Valley colleges and Rep. Jim Costa fight higher student loan rates

July 13, 2013 12:39:39 AM PDT
Valley students, colleges and elected officials are calling on Congress to take action on student loan interest rates.

This as thousands of students gear up to go back to school in just a few weeks.

On Friday, more than a dozen community, state and University of California college officials joined Representative Jim Costa in downtown Fresno to urge our nation's leaders to lower interest rates for student loans.

"We cannot keep setting our students up for these interest rate loan cliffs every year," said Costa. "Congress must act and we must act sooner than later."

He said when Congress failed to act two weeks ago, interest rates on new direct subsidized loans doubled from 3.4% to 6.8%. An increase students said could cost them up to $4,000 in additional interest over the life of their loans.

School leaders like Fresno State Assistant Vice Chancellor of Student Affairs Paul Oliaro, believe families could be greatly impacted if Congress doesn't reach an agreement soon.

"Together we're trying to make that case to Congress that you've got to act, you've got to bring that loan rate back down to the 3.4% and you've got to make higher education affordable," he said.

Incoming Fresno State Student President Moses Menchaca agreed. Menchaca is a first generation college student from the Central Valley who took out a loan to help his parents afford tuition. He said the instability of interest rates is putting a financial burden on the shoulders of students who are already struggling to pay for college.

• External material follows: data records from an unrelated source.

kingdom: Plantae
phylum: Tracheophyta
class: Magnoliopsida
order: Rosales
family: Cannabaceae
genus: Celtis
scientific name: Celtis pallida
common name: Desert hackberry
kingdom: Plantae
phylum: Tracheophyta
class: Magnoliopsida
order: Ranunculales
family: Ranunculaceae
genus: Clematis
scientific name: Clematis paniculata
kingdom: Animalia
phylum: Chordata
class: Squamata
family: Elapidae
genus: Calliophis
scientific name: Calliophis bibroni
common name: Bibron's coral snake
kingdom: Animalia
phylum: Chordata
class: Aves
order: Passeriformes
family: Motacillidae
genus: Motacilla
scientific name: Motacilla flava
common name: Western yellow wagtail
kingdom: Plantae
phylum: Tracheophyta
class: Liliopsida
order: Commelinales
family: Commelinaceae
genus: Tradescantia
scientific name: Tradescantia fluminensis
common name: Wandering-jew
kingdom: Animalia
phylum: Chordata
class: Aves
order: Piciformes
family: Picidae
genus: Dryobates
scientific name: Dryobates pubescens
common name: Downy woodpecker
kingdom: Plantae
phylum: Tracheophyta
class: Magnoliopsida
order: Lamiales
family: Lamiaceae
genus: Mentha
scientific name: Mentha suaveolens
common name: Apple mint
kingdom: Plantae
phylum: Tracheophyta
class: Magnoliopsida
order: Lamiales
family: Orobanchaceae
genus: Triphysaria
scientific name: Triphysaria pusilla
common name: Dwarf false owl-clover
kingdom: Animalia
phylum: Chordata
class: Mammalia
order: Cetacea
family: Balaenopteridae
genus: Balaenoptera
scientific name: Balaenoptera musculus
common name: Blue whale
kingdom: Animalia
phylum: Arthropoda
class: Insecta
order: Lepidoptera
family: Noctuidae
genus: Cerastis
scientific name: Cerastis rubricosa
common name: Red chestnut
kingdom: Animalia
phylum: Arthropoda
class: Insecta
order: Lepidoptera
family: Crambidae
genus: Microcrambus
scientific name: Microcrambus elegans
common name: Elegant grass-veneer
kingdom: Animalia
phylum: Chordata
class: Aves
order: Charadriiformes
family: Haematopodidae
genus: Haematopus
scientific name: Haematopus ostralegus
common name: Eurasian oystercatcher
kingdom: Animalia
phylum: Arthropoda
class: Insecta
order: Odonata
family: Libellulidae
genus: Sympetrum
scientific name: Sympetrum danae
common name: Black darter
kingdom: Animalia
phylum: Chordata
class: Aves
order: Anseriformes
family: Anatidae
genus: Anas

"One of the problems I'm facing now is that I am not aware of what the interest rates are going to be like, how much money that's going to be and in all honesty, I think the bigger issue is the financial literacy of students at our campus," he said. "Not many students know what loans they are getting into and the burden this may play not only during school, but after."

The situation is particularly worrisome for students at UC Merced where 87% of the student body receives some sort of financial aid and the typical graduate leaves the university with about $18,000 in debt.

Assistant Vice Chancellor of Student Affairs J. Michael Thompson said, with school starting in next month, the University can't wait any longer and will change new interest rates starting Monday.

"Time is of the essence," said Thompson. "For instance, we have not originated any student loans for the fall term in hopes Congress would be able to address this issue and solidify a low interest rate for students. However, come Monday, we have to originate loans because school starts in just a few weeks."

That means UC Merced would be among the first to put out loans at the 6.8% interest rate. Thompson said the good news is those rates can later be changed if congress reaches an agreement.

If Congress fails to address the issue, as many as seven million people taking out new student loans this year will be hit with the higher rate.